◆ **Work required**:
Find every line below with the word "wire". Then give only how many there are.
<<<<
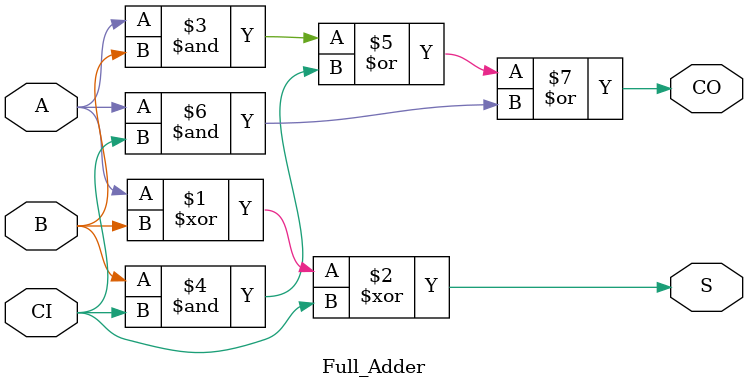
<source format=v>
module Full_Adder (
    input wire A,
    input wire B,
    input wire CI,
    output wire S,
    output wire CO
);

    // Sum is A XOR B XOR CI
    assign S = A ^ B ^ CI;

    // Carry Out is (A AND B) OR (B AND CI) OR (A AND CI)
    assign CO = (A & B) | (B & CI) | (A & CI);

endmodule


</source>
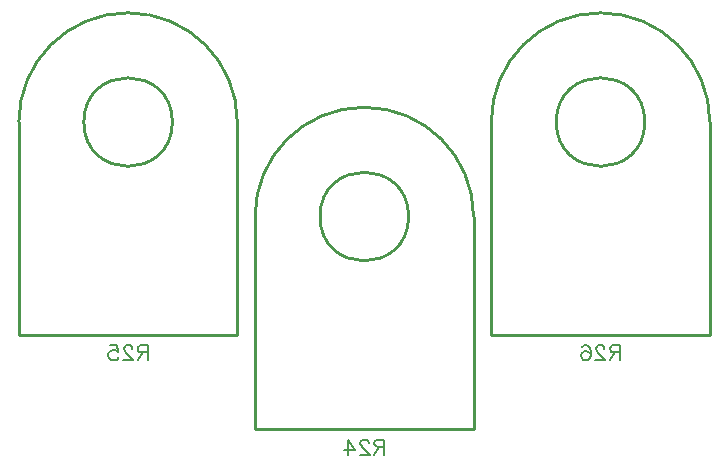
<source format=gbr>
G04 DipTrace 3.2.0.1*
G04 BottomSilk.gbr*
%MOIN*%
G04 #@! TF.FileFunction,Legend,Bot*
G04 #@! TF.Part,Single*
%ADD10C,0.009843*%
%ADD52C,0.00772*%
%FSLAX26Y26*%
G04*
G70*
G90*
G75*
G01*
G04 BotSilk*
%LPD*%
X1466537Y2047244D2*
D10*
G02X1466537Y2047244I147636J0D01*
G01*
X1978346Y2047297D2*
G03X1250000Y2047297I-364173J-53D01*
G01*
X1978346D2*
Y1338583D1*
X1250000Y2047297D2*
Y1338583D1*
X1978346D2*
X1250000D1*
X679136Y2362204D2*
G02X679136Y2362204I147636J0D01*
G01*
X1190945Y2362258D2*
G03X462598Y2362258I-364173J-53D01*
G01*
X1190945D2*
Y1653543D1*
X462598Y2362258D2*
Y1653543D1*
X1190945D2*
X462598D1*
X2253939Y2362204D2*
G02X2253939Y2362204I147636J0D01*
G01*
X2765748Y2362258D2*
G03X2037402Y2362258I-364173J-53D01*
G01*
X2765748D2*
Y1653543D1*
X2037402Y2362258D2*
Y1653543D1*
X2765748D2*
X2037402D1*
X1681041Y1279606D2*
D52*
X1659541D1*
X1652356Y1282038D1*
X1649924Y1284415D1*
X1647547Y1289168D1*
Y1293976D1*
X1649924Y1298730D1*
X1652356Y1301161D1*
X1659541Y1303538D1*
X1681041D1*
Y1253298D1*
X1664294Y1279606D2*
X1647547Y1253298D1*
X1629676Y1291545D2*
Y1293921D1*
X1627300Y1298730D1*
X1624923Y1301106D1*
X1620115Y1303483D1*
X1610553D1*
X1605800Y1301106D1*
X1603423Y1298730D1*
X1600991Y1293921D1*
Y1289168D1*
X1603423Y1284360D1*
X1608176Y1277230D1*
X1632108Y1253298D1*
X1598615D1*
X1559244D2*
Y1303483D1*
X1583176Y1270045D1*
X1547306D1*
X892451Y1594567D2*
X870951D1*
X863766Y1596999D1*
X861334Y1599375D1*
X858958Y1604129D1*
Y1608937D1*
X861334Y1613690D1*
X863766Y1616122D1*
X870951Y1618499D1*
X892451D1*
Y1568259D1*
X875704Y1594567D2*
X858958Y1568259D1*
X841086Y1606505D2*
Y1608882D1*
X838710Y1613690D1*
X836333Y1616067D1*
X831525Y1618443D1*
X821963D1*
X817210Y1616067D1*
X814833Y1613690D1*
X812402Y1608882D1*
Y1604129D1*
X814833Y1599320D1*
X819587Y1592190D1*
X843518Y1568259D1*
X810025D1*
X765901Y1618443D2*
X789777D1*
X792154Y1596944D1*
X789777Y1599320D1*
X782592Y1601752D1*
X775462D1*
X768277Y1599320D1*
X763469Y1594567D1*
X761092Y1587382D1*
Y1582629D1*
X763469Y1575444D1*
X768277Y1570635D1*
X775462Y1568259D1*
X782592D1*
X789777Y1570635D1*
X792154Y1573067D1*
X794586Y1577820D1*
X2466038Y1594567D2*
X2444538D1*
X2437353Y1596999D1*
X2434921Y1599375D1*
X2432545Y1604129D1*
Y1608937D1*
X2434921Y1613690D1*
X2437353Y1616122D1*
X2444538Y1618499D1*
X2466038D1*
Y1568259D1*
X2449291Y1594567D2*
X2432545Y1568259D1*
X2414674Y1606505D2*
Y1608882D1*
X2412297Y1613690D1*
X2409921Y1616067D1*
X2405112Y1618443D1*
X2395550D1*
X2390797Y1616067D1*
X2388421Y1613690D1*
X2385989Y1608882D1*
Y1604129D1*
X2388421Y1599320D1*
X2393174Y1592190D1*
X2417106Y1568259D1*
X2383612D1*
X2339488Y1611314D2*
X2341865Y1616067D1*
X2349050Y1618443D1*
X2353803D1*
X2360988Y1616067D1*
X2365796Y1608882D1*
X2368173Y1596944D1*
Y1585005D1*
X2365796Y1575444D1*
X2360988Y1570635D1*
X2353803Y1568259D1*
X2351426D1*
X2344297Y1570635D1*
X2339488Y1575444D1*
X2337111Y1582629D1*
Y1585005D1*
X2339488Y1592190D1*
X2344297Y1596944D1*
X2351426Y1599320D1*
X2353803D1*
X2360988Y1596944D1*
X2365796Y1592190D1*
X2368173Y1585005D1*
M02*

</source>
>>>>
◆ **Reply**:
5